I love the crooked white face on my daughter's above. Totally adorable!
Fun Fact: When a penguin chick hatches, it immediately starts calling so its parents recognize its voice. This is important so that when the mother or father return after getting food, they can find their chick just by the sound of its voice.
I've always liked how paper towels look after cleaning up after a painting activity, but I've never done a project with those paper towels before. After seeing the suncatchers on Simple Fun For Kids, I just had to have my little ones make one. For this craft I had the kids deliberately paint the paper towels. I wanted to use watercolors, but didn't have any with me. I ended up using tempera paint and told the kids to wet their paintbrushes often.
I reminded them to press gently with their brush so they wouldn't rip the paper towel.
And then I even sprayed the paper towel with water when they were done painting so the colors would blend even more.

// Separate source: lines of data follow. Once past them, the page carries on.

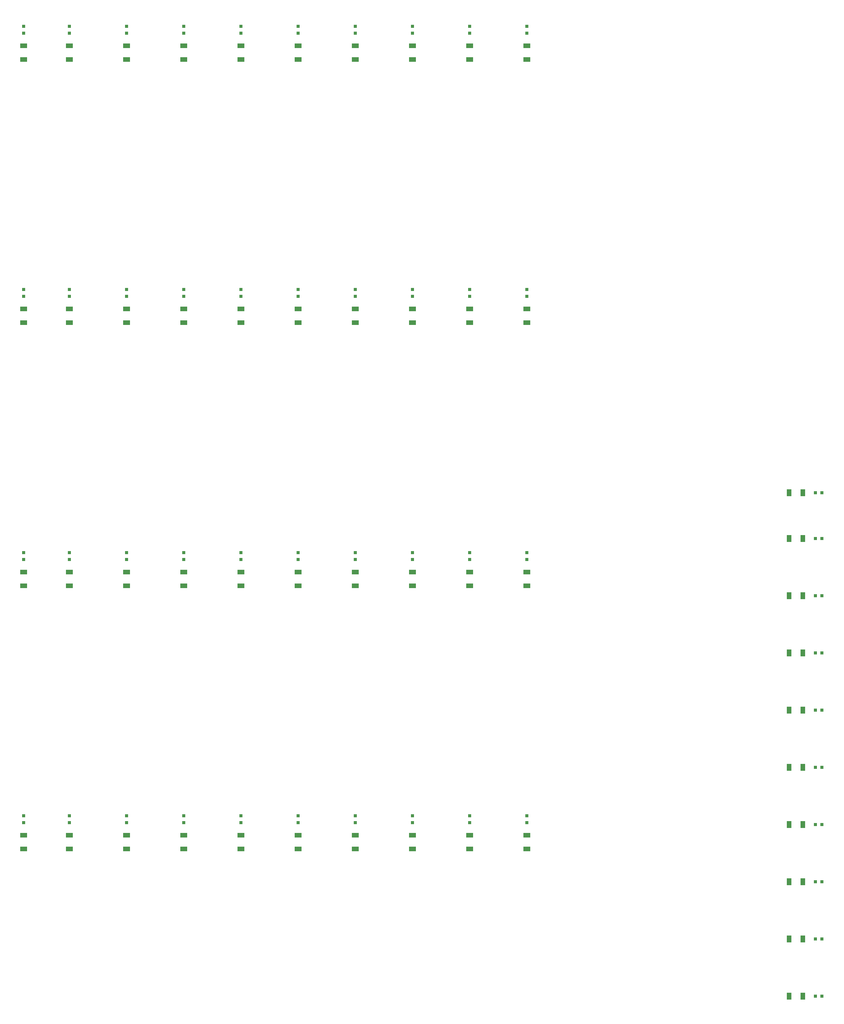
<source format=gtp>
G04*
G04 #@! TF.GenerationSoftware,Altium Limited,Altium Designer,22.0.2 (36)*
G04*
G04 Layer_Color=8421504*
%FSLAX44Y44*%
%MOMM*%
G71*
G04*
G04 #@! TF.SameCoordinates,7D7719C0-51A1-41A7-90C6-739A12DC03E5*
G04*
G04*
G04 #@! TF.FilePolarity,Positive*
G04*
G01*
G75*
%ADD11R,1.5000X1.0500*%
%ADD12R,0.8000X0.8000*%
%ADD14R,1.0500X1.5000*%
%ADD15R,0.8000X0.8000*%
D11*
X443700Y573570D02*
D03*
Y543070D02*
D03*
X570700Y573570D02*
D03*
Y543070D02*
D03*
X697700Y573570D02*
D03*
Y543070D02*
D03*
X824700Y573570D02*
D03*
Y543070D02*
D03*
X951700Y573570D02*
D03*
Y543070D02*
D03*
X1078700Y573570D02*
D03*
Y543070D02*
D03*
X1205700Y573570D02*
D03*
Y543070D02*
D03*
X1332700Y573570D02*
D03*
Y543070D02*
D03*
X316700Y573570D02*
D03*
Y543070D02*
D03*
X215100Y573570D02*
D03*
Y543070D02*
D03*
X443700Y1157770D02*
D03*
Y1127270D02*
D03*
X570700Y1157770D02*
D03*
Y1127270D02*
D03*
X697700Y1157770D02*
D03*
Y1127270D02*
D03*
X824700Y1157770D02*
D03*
Y1127270D02*
D03*
X951700Y1157770D02*
D03*
Y1127270D02*
D03*
X1078700Y1157770D02*
D03*
Y1127270D02*
D03*
X1205700Y1157770D02*
D03*
Y1127270D02*
D03*
X1332700Y1157770D02*
D03*
Y1127270D02*
D03*
X316700Y1157770D02*
D03*
Y1127270D02*
D03*
X215100Y1157770D02*
D03*
Y1127270D02*
D03*
X443700Y1741970D02*
D03*
Y1711470D02*
D03*
X570700Y1741970D02*
D03*
Y1711470D02*
D03*
X697700Y1741970D02*
D03*
Y1711470D02*
D03*
X824700Y1741970D02*
D03*
Y1711470D02*
D03*
X951700Y1741970D02*
D03*
Y1711470D02*
D03*
X1078700Y1741970D02*
D03*
Y1711470D02*
D03*
X1205700Y1741970D02*
D03*
Y1711470D02*
D03*
X1332700Y1741970D02*
D03*
Y1711470D02*
D03*
X316700Y1741970D02*
D03*
Y1711470D02*
D03*
X215100Y1741970D02*
D03*
Y1711470D02*
D03*
X443700Y2326170D02*
D03*
Y2295670D02*
D03*
X570700Y2326170D02*
D03*
Y2295670D02*
D03*
X697700Y2326170D02*
D03*
Y2295670D02*
D03*
X824700Y2326170D02*
D03*
Y2295670D02*
D03*
X951700Y2326170D02*
D03*
Y2295670D02*
D03*
X1078700Y2326170D02*
D03*
Y2295670D02*
D03*
X1205700Y2326170D02*
D03*
Y2295670D02*
D03*
X1332700Y2326170D02*
D03*
Y2295670D02*
D03*
X316700Y2326170D02*
D03*
Y2295670D02*
D03*
X215100Y2326170D02*
D03*
Y2295670D02*
D03*
D12*
X570700Y616620D02*
D03*
Y601620D02*
D03*
X316700Y616620D02*
D03*
Y601620D02*
D03*
X215100D02*
D03*
Y616620D02*
D03*
X697700D02*
D03*
Y601620D02*
D03*
X951700D02*
D03*
Y616620D02*
D03*
X824700D02*
D03*
Y601620D02*
D03*
X443700D02*
D03*
Y616620D02*
D03*
X1332700D02*
D03*
Y601620D02*
D03*
X1205700D02*
D03*
Y616620D02*
D03*
X1078700D02*
D03*
Y601620D02*
D03*
X570700Y1200820D02*
D03*
Y1185820D02*
D03*
X316700Y1200820D02*
D03*
Y1185820D02*
D03*
X215100D02*
D03*
Y1200820D02*
D03*
X697700D02*
D03*
Y1185820D02*
D03*
X951700D02*
D03*
Y1200820D02*
D03*
X824700D02*
D03*
Y1185820D02*
D03*
X443700D02*
D03*
Y1200820D02*
D03*
X1332700D02*
D03*
Y1185820D02*
D03*
X1205700D02*
D03*
Y1200820D02*
D03*
X1078700D02*
D03*
Y1185820D02*
D03*
X570700Y1785020D02*
D03*
Y1770020D02*
D03*
X316700Y1785020D02*
D03*
Y1770020D02*
D03*
X215100D02*
D03*
Y1785020D02*
D03*
X697700D02*
D03*
Y1770020D02*
D03*
X951700D02*
D03*
Y1785020D02*
D03*
X824700D02*
D03*
Y1770020D02*
D03*
X443700D02*
D03*
Y1785020D02*
D03*
X1332700D02*
D03*
Y1770020D02*
D03*
X1205700D02*
D03*
Y1785020D02*
D03*
X1078700D02*
D03*
Y1770020D02*
D03*
X570700Y2369220D02*
D03*
Y2354220D02*
D03*
X316700Y2369220D02*
D03*
Y2354220D02*
D03*
X215100D02*
D03*
Y2369220D02*
D03*
X697700D02*
D03*
Y2354220D02*
D03*
X951700D02*
D03*
Y2369220D02*
D03*
X824700D02*
D03*
Y2354220D02*
D03*
X443700D02*
D03*
Y2369220D02*
D03*
X1332700D02*
D03*
Y2354220D02*
D03*
X1205700D02*
D03*
Y2369220D02*
D03*
X1078700D02*
D03*
Y2354220D02*
D03*
D14*
X1945650Y1104900D02*
D03*
X1915150D02*
D03*
X1945650Y977900D02*
D03*
X1915150D02*
D03*
X1945650Y850900D02*
D03*
X1915150D02*
D03*
X1945650Y723900D02*
D03*
X1915150D02*
D03*
X1945650Y596900D02*
D03*
X1915150D02*
D03*
X1945650Y469900D02*
D03*
X1915150D02*
D03*
X1945650Y342900D02*
D03*
X1915150D02*
D03*
X1945650Y215900D02*
D03*
X1915150D02*
D03*
X1945650Y1231900D02*
D03*
X1915150D02*
D03*
X1945650Y1333500D02*
D03*
X1915150D02*
D03*
D15*
X1988700Y977900D02*
D03*
X1973700D02*
D03*
X1988700Y1231900D02*
D03*
X1973700D02*
D03*
Y1333500D02*
D03*
X1988700D02*
D03*
Y850900D02*
D03*
X1973700D02*
D03*
Y596900D02*
D03*
X1988700D02*
D03*
Y723900D02*
D03*
X1973700D02*
D03*
Y1104900D02*
D03*
X1988700D02*
D03*
Y215900D02*
D03*
X1973700D02*
D03*
Y342900D02*
D03*
X1988700D02*
D03*
Y469900D02*
D03*
X1973700D02*
D03*
M02*

</source>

The hard part was waiting for them to dry. They took a really long time so I ended up finishing this craft the next day. I found a simple snowman silhouette that I liked and used it as my template. I cut out the snowman from black construction paper and used a glue stick to apply glue all along the edge of the now missing snowman.
Then I flipped it over and pressed it onto the paper towel. Once it was set in place, I added some more glue to the corners just to make sure it was secure. They actually looked really good before they were even in the window!
And I love the design from the paper towels. I didn't think anything of it at the time we were painting them, but it added a whimsical touch to our snowmen!
Finally, I taped them to the window so they could catch the light. When we started this craft it was a very sunny day. So of course when we finished it, it was cloudy and even snowing. But they still look beautiful!
This is when I miss teaching in a classroom. I think a big window filled with these would be so pretty. I'd probably have the kids cut the snowman shape out themselves. And older kids could draw their own snowman shape first and then cut it out so each one would be unique. And if I was smart, I would have cut the snowmen out carefully so we could use them for another craft. But instead I stabbed each one right in the middle to get it started so it was easier to cut. Lesson learned!